Erst die Verbindung unterschiedlichster Bewegungs- und Wahrnehmungsformen vermögen den Erfolg von Chi Ball zu erklären: Tai Chi und Qi Gong aktivieren die Selbstheilungskräfte, Yoga fördert Kraft und Beweglichkeit, Pilates stärkt die Rumpfmitte und Feldenkrais verbessert das Bewegungs- und Körpergefühl.
Dazu kommt die meditative Tiefenentspannung, die in Verbindung mit der Farb- und Aromatherapie gleichermaßen körperliche wie geistige Anspannungen lösen soll.

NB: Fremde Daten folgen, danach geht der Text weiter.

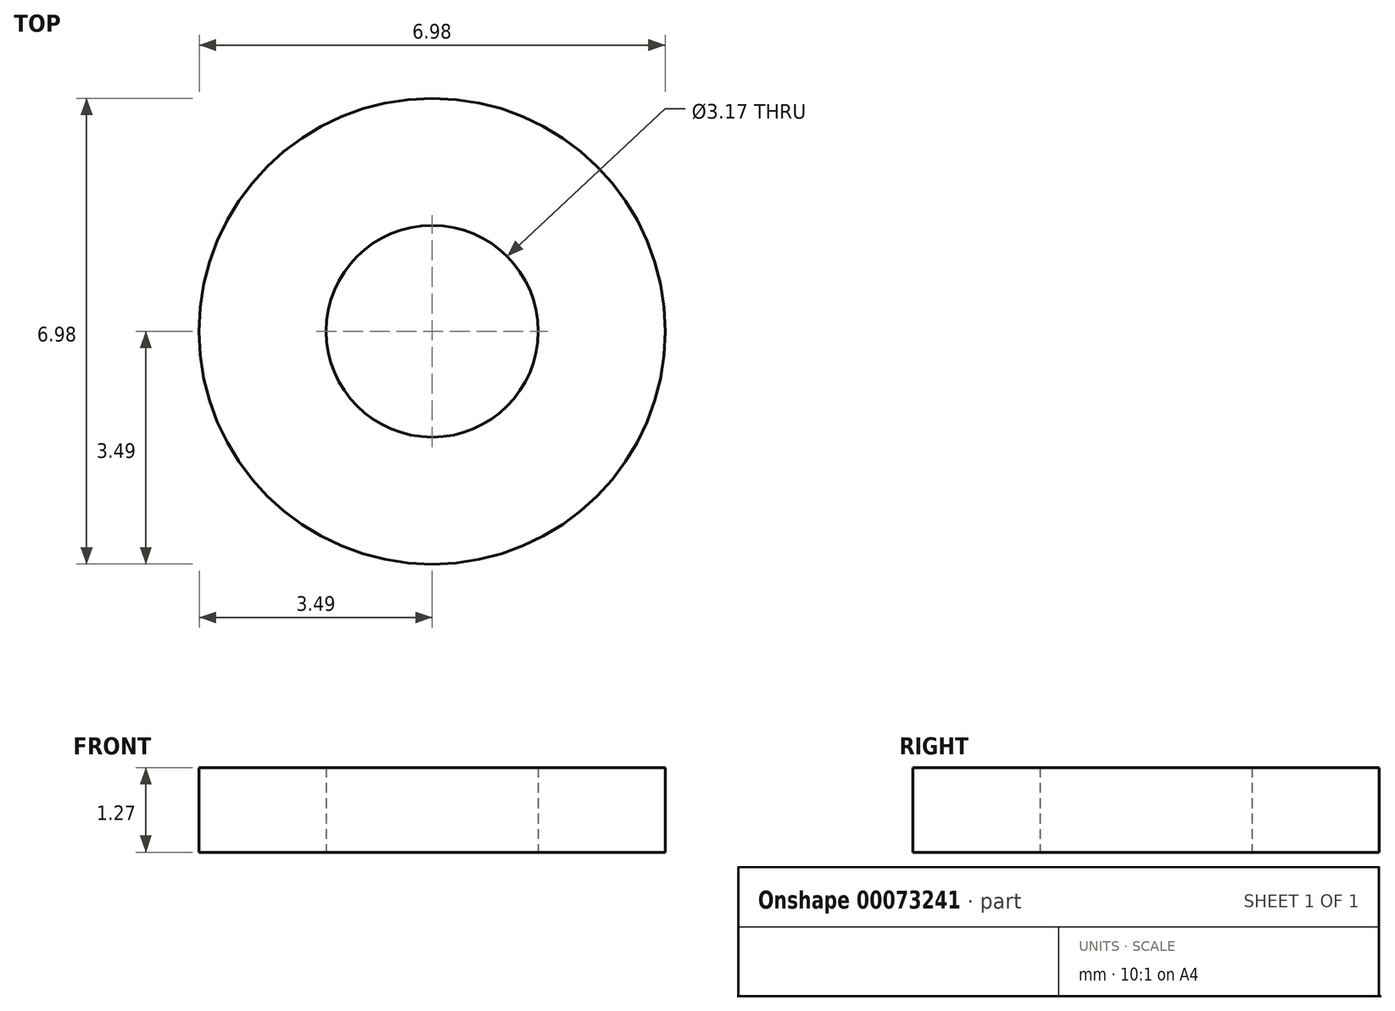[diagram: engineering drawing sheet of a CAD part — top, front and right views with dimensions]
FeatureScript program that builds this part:
annotation { "Feature Type Name" : "Feature", "Feature Type Description" : "" }
export const myFeature = defineFeature(function(context is Context, id is Id, definition is map)
    precondition{}
    {
        {
            var Q0;
            Q0=qCreatedBy(makeId("Top.planeOp"),FACE);
            var sketch = newSketch(context, id + "F0", { "sketchPlane" : qUnion([Q0])});
            skCircle(sketch, "E0", {"center": v(0, 0) * mm, "radius": 1.59 * mm});
            skCircle(sketch, "E1", {"center": v(0, 0) * mm, "radius": 3.5 * mm});
            skSolve(sketch);
        }
        {
            var Q0;
            Q0 = qSketchRegion(id + "F0", true);
            extrude(context, id + "F1", {"entities" : qUnion([Q0]), "depth" : 1.27 * mm});
        }
    });
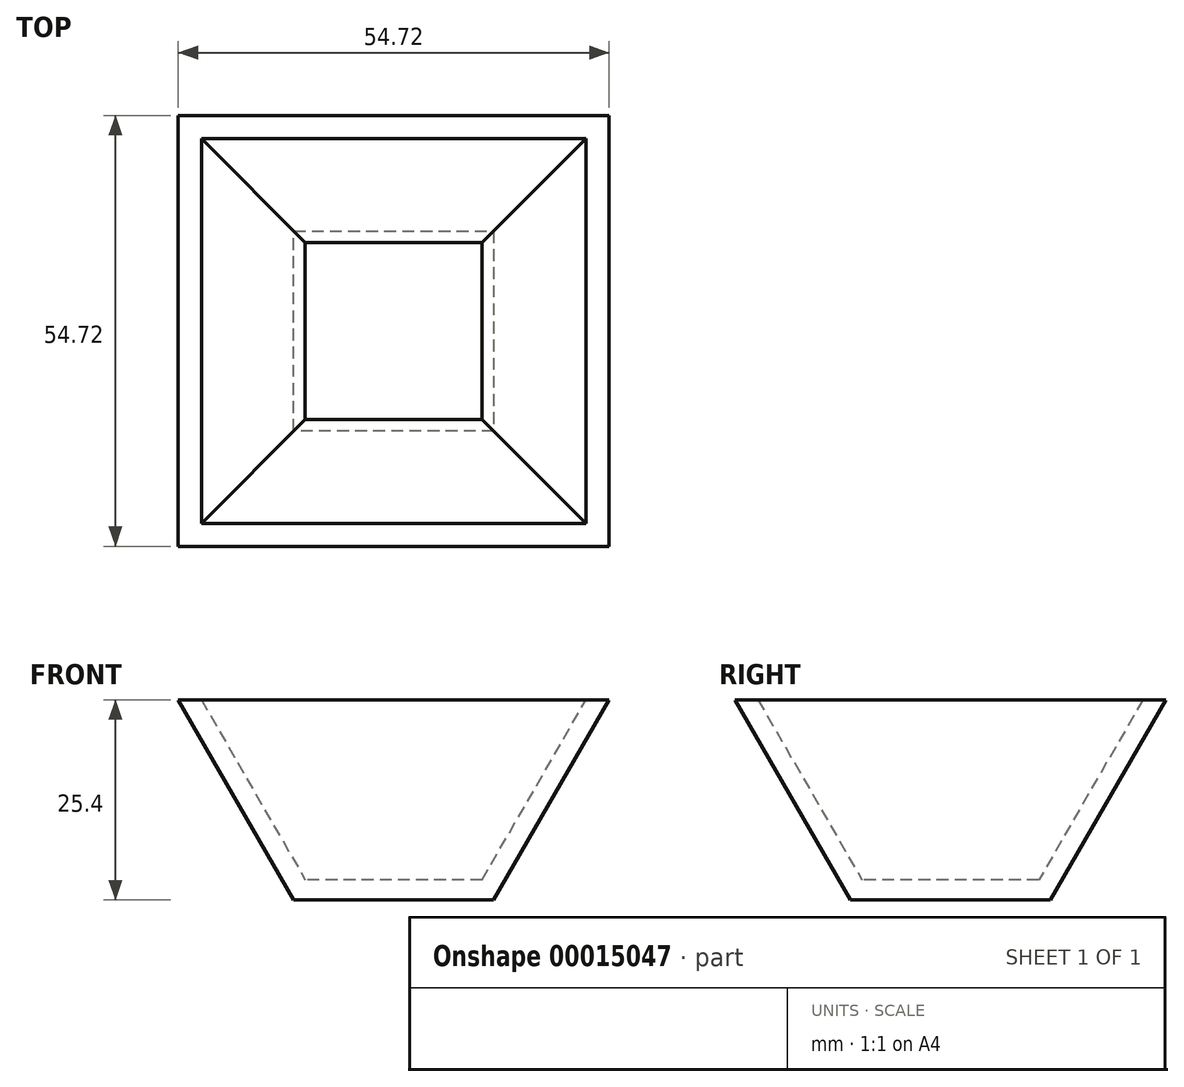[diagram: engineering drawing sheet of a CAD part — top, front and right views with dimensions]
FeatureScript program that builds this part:
annotation { "Feature Type Name" : "Feature", "Feature Type Description" : "" }
export const myFeature = defineFeature(function(context is Context, id is Id, definition is map)
    precondition{}
    {
        {
            var Q0;
            Q0=qCreatedBy(makeId("Top.planeOp"),FACE);
            var sketch = newSketch(context, id + "F0", { "sketchPlane" : qUnion([Q0])});
            skLineSegment(sketch, "E0.bottom", {"start": v(12.7, -12.7) * mm, "end": v(-12.7, -12.7) * mm});
            skLineSegment(sketch, "E0.top", {"start": v(12.7, 12.7) * mm, "end": v(-12.7, 12.7) * mm});
            skLineSegment(sketch, "E0.left", {"start": v(12.7, -12.7) * mm, "end": v(12.7, 12.7) * mm});
            skLineSegment(sketch, "E0.right", {"start": v(-12.7, -12.7) * mm, "end": v(-12.7, 12.7) * mm});
            skPoint(sketch, "E0.middle", {"position": v(0, 0) * mm});
            skSolve(sketch);
        }
        {
            var Q0;
            Q0 = qSketchRegion(id + "F0", true);
            extrude(context, id + "F1", {"entities" : qUnion([Q0]), "depth" : 25.4 * mm, "hasDraft" : true, "draftAngle" : 30 * degree});
        }
        {
            var Q0;
            Q0=makeQuery(id+"F1.opExtrude","CAP_FACE",FACE,{"disambiguationData":[OSD([sQuery(id+"F0.wireOp",EDGE,"E0.bottom"),sQuery(id+"F0.wireOp",EDGE,"E0.top"),sQuery(id+"F0.wireOp",EDGE,"E0.left"),sQuery(id+"F0.wireOp",EDGE,"E0.right")])],"isStart":false});
            shell(context, id + "F2", {"entities" : qUnion([Q0]), "thickness" : 2.54 * mm});
        }
    });
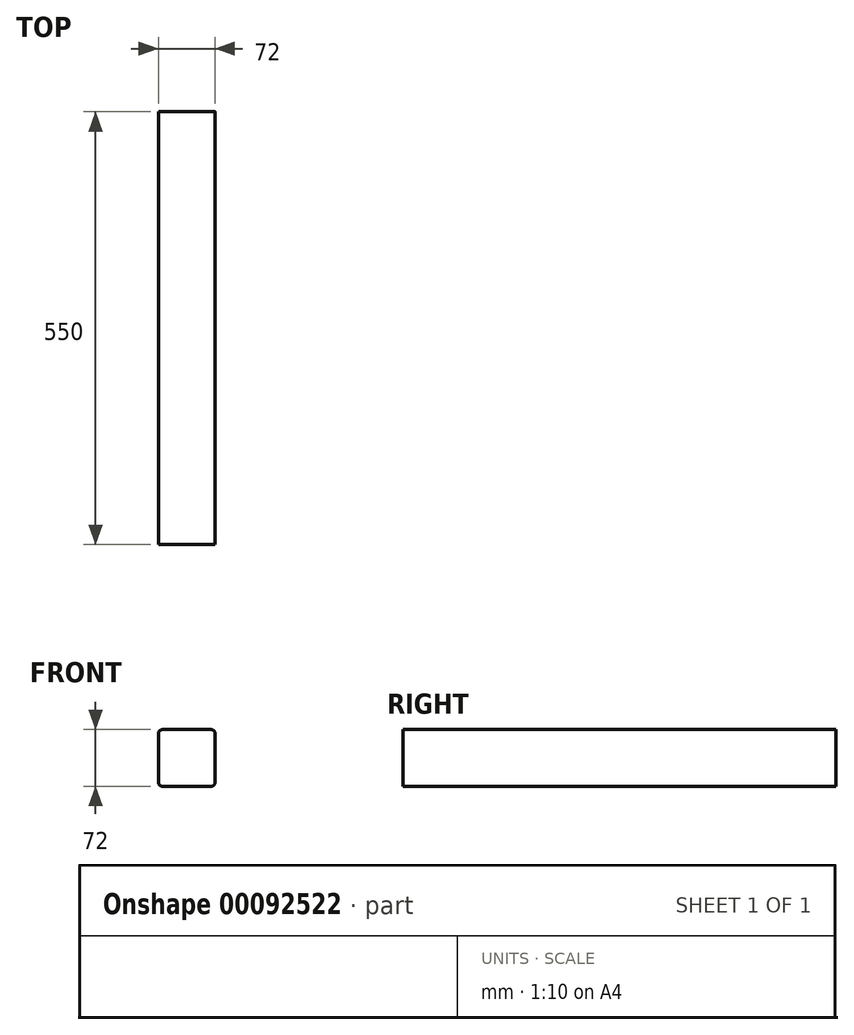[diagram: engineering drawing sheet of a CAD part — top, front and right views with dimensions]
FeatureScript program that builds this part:
annotation { "Feature Type Name" : "Feature", "Feature Type Description" : "" }
export const myFeature = defineFeature(function(context is Context, id is Id, definition is map)
    precondition{}
    {
        {
            var Q0;
            Q0=qCreatedBy(makeId("Front.planeOp"),FACE);
            var sketch = newSketch(context, id + "F0", { "sketchPlane" : qUnion([Q0])});
            skLineSegment(sketch, "E0.bottom", {"start": v(31, 36) * mm, "end": v(-31, 36) * mm});
            skLineSegment(sketch, "E0.top", {"start": v(31, -36) * mm, "end": v(-31, -36) * mm});
            skLineSegment(sketch, "E0.left", {"start": v(36, 31) * mm, "end": v(36, -31) * mm});
            skLineSegment(sketch, "E0.right", {"start": v(-36, 31) * mm, "end": v(-36, -31) * mm});
            skPoint(sketch, "E0.middle", {"position": v(0, 0) * mm});
            skPoint(sketch, "E1.visualSharp", {"position": v(-36, 36) * mm});
            skArc(sketch, "E1.filletArc", {"start": v(-31, 36) * mm, "mid": v(-34.54, 34.54) * mm, "end": v(-36, 31) * mm});
            skPoint(sketch, "E2.visualSharp", {"position": v(36, 36) * mm});
            skArc(sketch, "E2.filletArc", {"start": v(36, 31) * mm, "mid": v(34.54, 34.54) * mm, "end": v(31, 36) * mm});
            skPoint(sketch, "E3.visualSharp", {"position": v(36, -36) * mm});
            skArc(sketch, "E3.filletArc", {"start": v(31, -36) * mm, "mid": v(34.54, -34.54) * mm, "end": v(36, -31) * mm});
            skPoint(sketch, "E4.visualSharp", {"position": v(-36, -36) * mm});
            skArc(sketch, "E4.filletArc", {"start": v(-36, -31) * mm, "mid": v(-34.54, -34.54) * mm, "end": v(-31, -36) * mm});
            skSolve(sketch);
        }
        {
            var Q0;
            Q0=qSketchRegion(id+"F0",true);
            extrude(context, id + "F1", {"entities" : qUnion([Q0]), "depth" : 550 * mm});
        }
    });
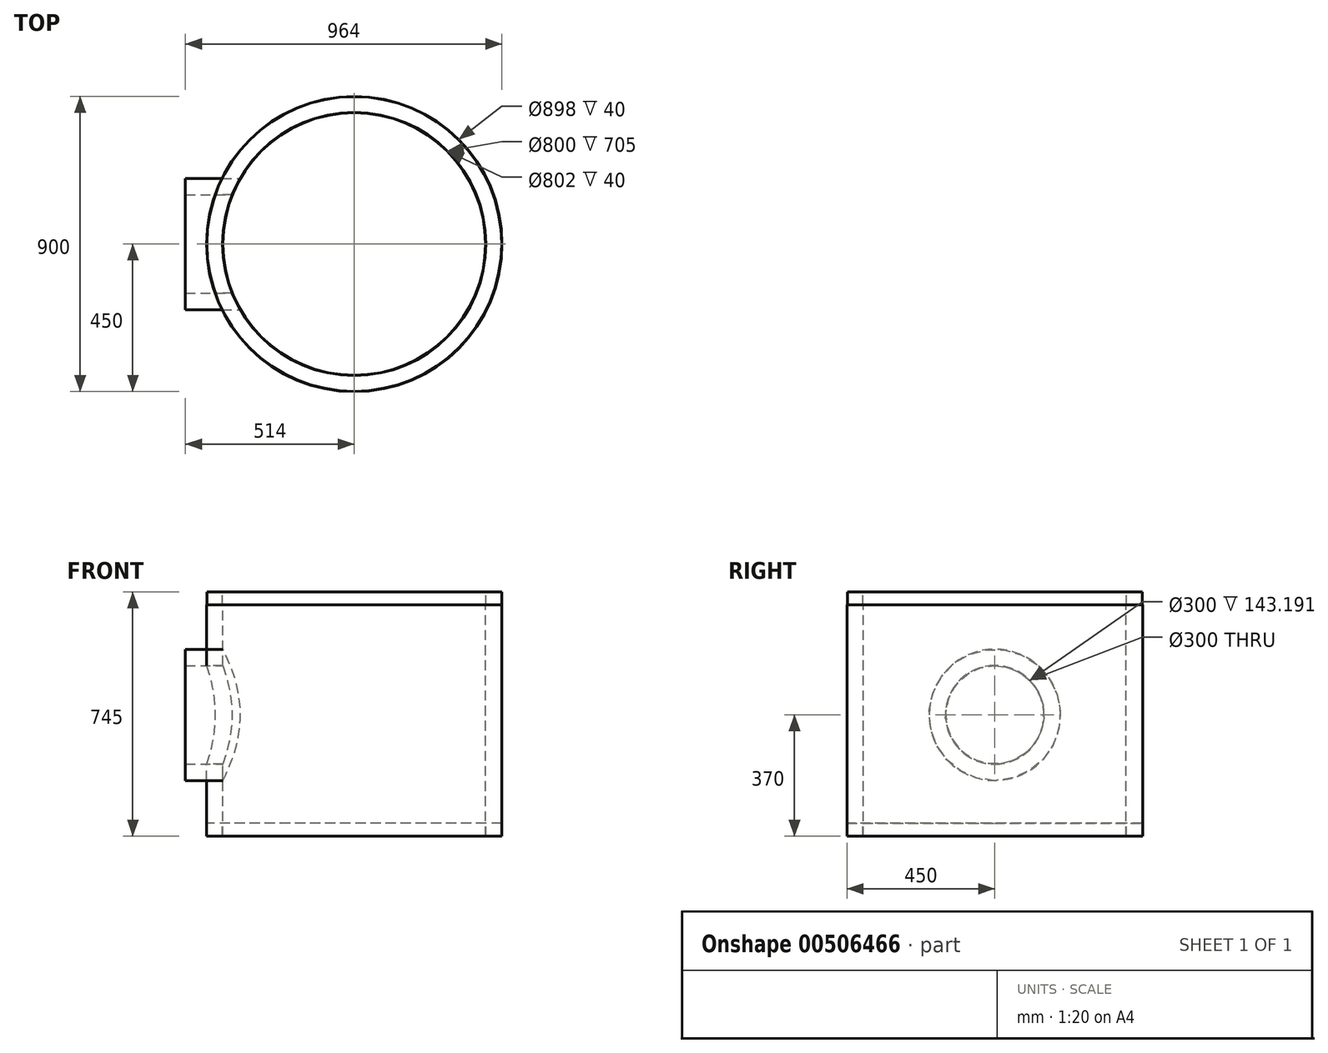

Ein Ausflug ins Lebensenergiekonzept (Chi) der traditionellen chinesischen Medizin würde an dieser Stelle zu weit führen. Nur so viel: Wer mit Hilfe von Chi Ball eine Blockade des Dünn- und Dickdarm-Meridians überwinden konnte, wird der kleinen Kugel dankbar sein.

Und noch ein nicht zu unterschätzender Vorteil: Durch den Trainingsraum weht bis zum Schluss ein sanfter Hauch von Zitronengras oder Lavendelholz, nicht aber der markante Duft eines Pumakäfigs, der so oft die Bewegungsfreude beeinträchtigt. Allein das ist doch schon viel wert!